Vučić has refused to introduce sanctions against Russia, while Moscow has recruited hundreds of Serbs to replenish its army in Ukraine.
Moscow “supports Serbia’s claims over Kosovo”, Curca notes.
An estimated 200,000 Russians have moved to Serbia since the start of the war, where unlike elsewhere in Europe they do not require a visa. This has made Serbia one of the chief destinations for Russians since the war began.
Murals reading “Death to Ukraine” have appeared in Belgrade. Others hail successes by the Russian army and Wagner Group.
Serbia’s most profitable country, oil company Nafta industrija Srbije, is majority-owned by Russia’s Gazprom.
Serbia’s pro-Russia intelligence chief Aleksandar Vulin, sanctioned by the US in July, stepped down after elections were called, saying he did not want his sanctions to be a political distraction to Vučić.

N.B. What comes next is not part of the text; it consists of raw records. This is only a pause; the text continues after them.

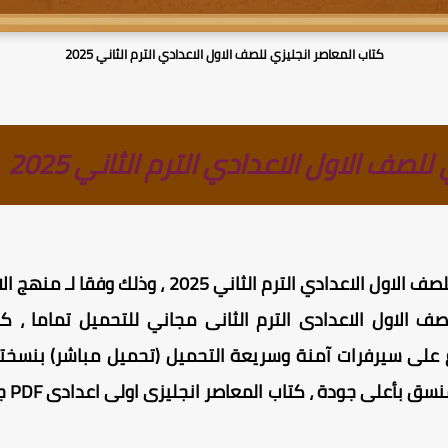
كتاب المعاصر انجليزي للصف الاول الاعدادي الترم الثاني 2025
لصف الاول الاعدادي الترم الثاني 2025
حمل مجانا كتاب المعاصر انجليزي للصف الاول الاعدادي
لصف الاول الاعدادى الترم الثانى مجاني للتحميل تماما ، ك
 الترم الثاني 2025 مرفوع على سيرفرات آمنة وسريعة التحميل (تحميل مباشر)
أولى 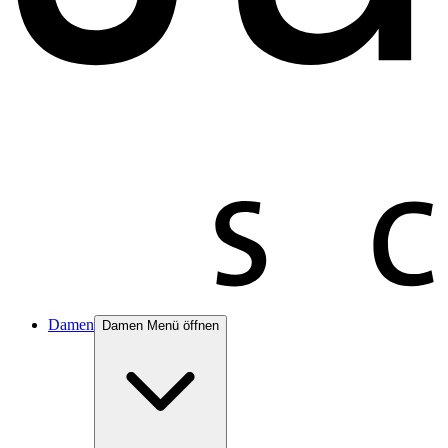
Damen
Damen Menü öffnen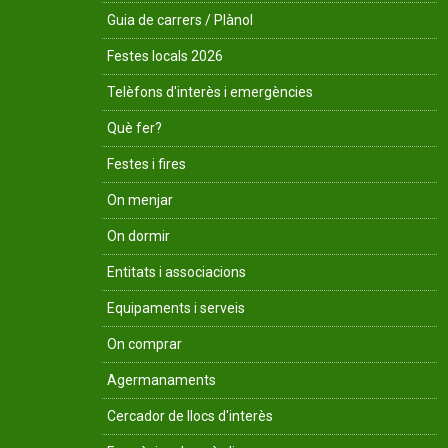
Guia de carrers / Plànol
Festes locals 2026
Telèfons d'interès i emergències
Què fer?
Festes i fires
On menjar
On dormir
Entitats i associacions
Equipaments i serveis
On comprar
Agermanaments
Cercador de llocs d'interès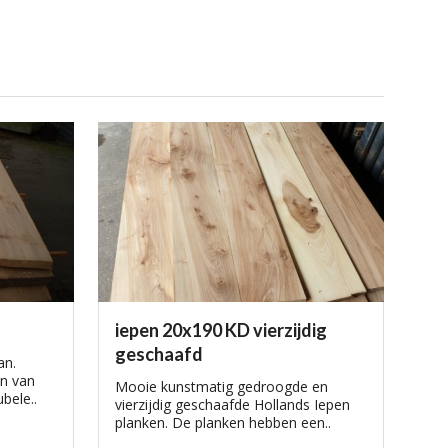
iepen 20x190 KD vierzijdig
geschaafd
an.
n van
Mooie kunstmatig gedroogde en
bele..
vierzijdig geschaafde Hollands Iepen
planken. De planken hebben een..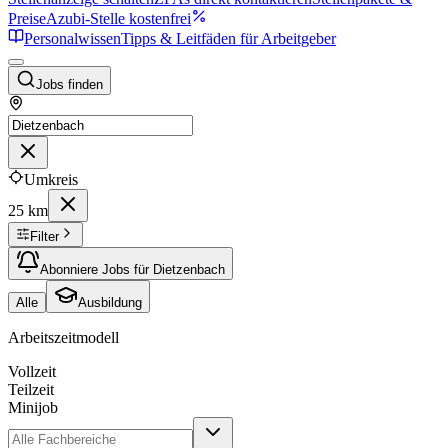
Preise
Azubi-Stelle kostenfrei
Personalwissen
Tipps & Leitfäden für Arbeitgeber
Jobs finden
Umkreis
25 km
Filter
Abonniere Jobs für Dietzenbach
Alle
Ausbildung
Arbeitszeitmodell
Vollzeit
Teilzeit
Minijob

However, “Putin has more allies in the government–including Vučić, (foreign minister and SPS leader) Ivica Dačić and (far-right Serbian Radical Party head) Vojislav Šešelj,” says Ivana Stradner, a research fellow at the Foundation for the Defence of Democracies in Washington DC.
Putin “needs the Balkans to use as a bargaining chip against the West, to sow chaos in the region and negotiate with the West if they don’t want conflicts to escalate,” she adds.
Some believe elections in Serbia, even as it seeks EU membership, are increasingly elections in name only.
Vučić may want greater parliamentary representation by the SPS to cushion his relationship with Russia, and give him leverage against Brussels and Washington.
“I don’t think this is a genuinely competitive environment. I at this point consider Serbia as a borderline autocratic regime,” says Jasmin Mujanović, author of a book on democracy in the Balkans.
But “there is the question of to what extent Vučić might deem it desirable to bring in different kinds of actors into the governing coalition, in terms of how he wants to position himself versus the EU and the United States,” he adds.
Vučić may only want “to keep Serbia on a long and unending EU admission path,” Stradner says.
He “only needs the EU to bring in EU aid that helps his political survival,” but does not want to “join an organisation that would force him to fortify the rule of law”, she adds.
This coalition will likely include Dačić and the extreme right, who gained a significant foothold in previous elections.
“I think it is likely we will see those extreme right parties do quite well,” says Mujanović.
As far as other opposition parties, such as the pro-EU Forward to Europe (which currently has 15 seats) and the right-wing National democratic Alternative (with 14), “the opposition is just coming together now,” says Massimo Moratti, a Belgrade-based democracy researcher.
These opposition parties “hope for a transitional government, but they might have missed the great chance offered to them by the protests this spring and summer,” he says.
However, “the fragmented nature of the opposition parties seems to undermine their ability to present a formidable challenge to Vučić”, says a former government minister who does not want to be quoted by name.
Ultimately, Serbia’s snap elections are “between Vučić and Vučić,” says Stradner.
They “also show that the 90s politics is back,” with Vučić undermining pro-Western political opposition while strengthening far-right Serbian groups to position himself as a moderate leader for the West, she adds.
“This is Milošević’s playbook,” says Stradner.